RECORDED DATA:
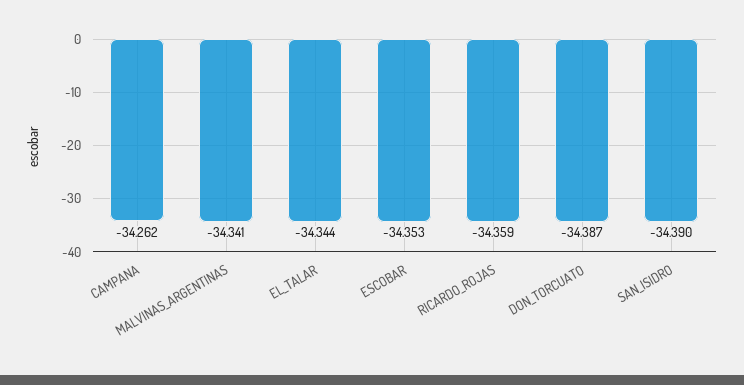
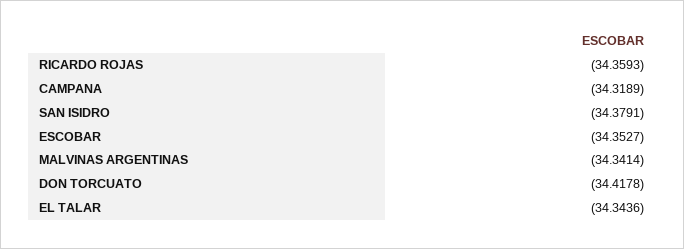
CAMPANA: -34.262 -> -34.3189
DON_TORCUATO: -34.387 -> -34.4178
SAN_ISIDRO: -34.39 -> -34.3791

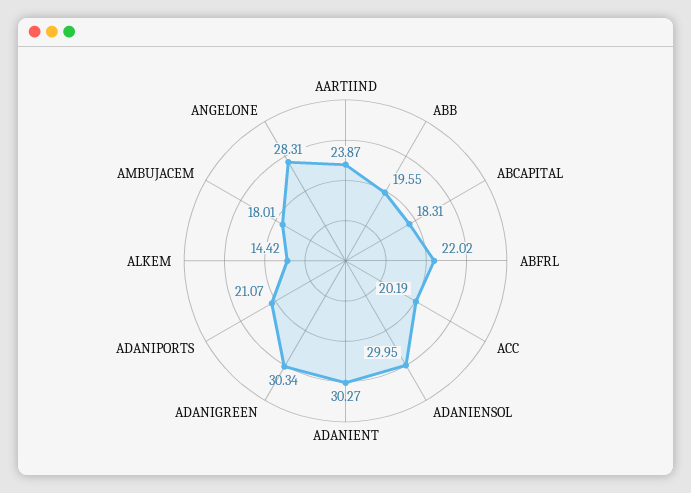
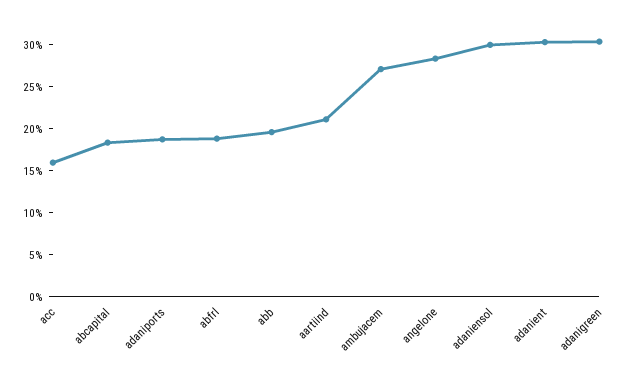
AARTIIND: 23.87 -> 21
ABFRL: 22.02 -> 19
ACC: 20.19 -> 16
ADANIPORTS: 21.07 -> 19
ALKEM: 14.42 -> none
AMBUJACEM: 18.01 -> 27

REQUIRED WORK: For this exercise, copy the entries above exactly and skip any picture.

WRITTEN RESPONSE:
CAMPANA: -34.262 -> -34.3189
DON_TORCUATO: -34.387 -> -34.4178
SAN_ISIDRO: -34.39 -> -34.3791

AARTIIND: 23.87 -> 21
ABFRL: 22.02 -> 19
ACC: 20.19 -> 16
ADANIPORTS: 21.07 -> 19
ALKEM: 14.42 -> none
AMBUJACEM: 18.01 -> 27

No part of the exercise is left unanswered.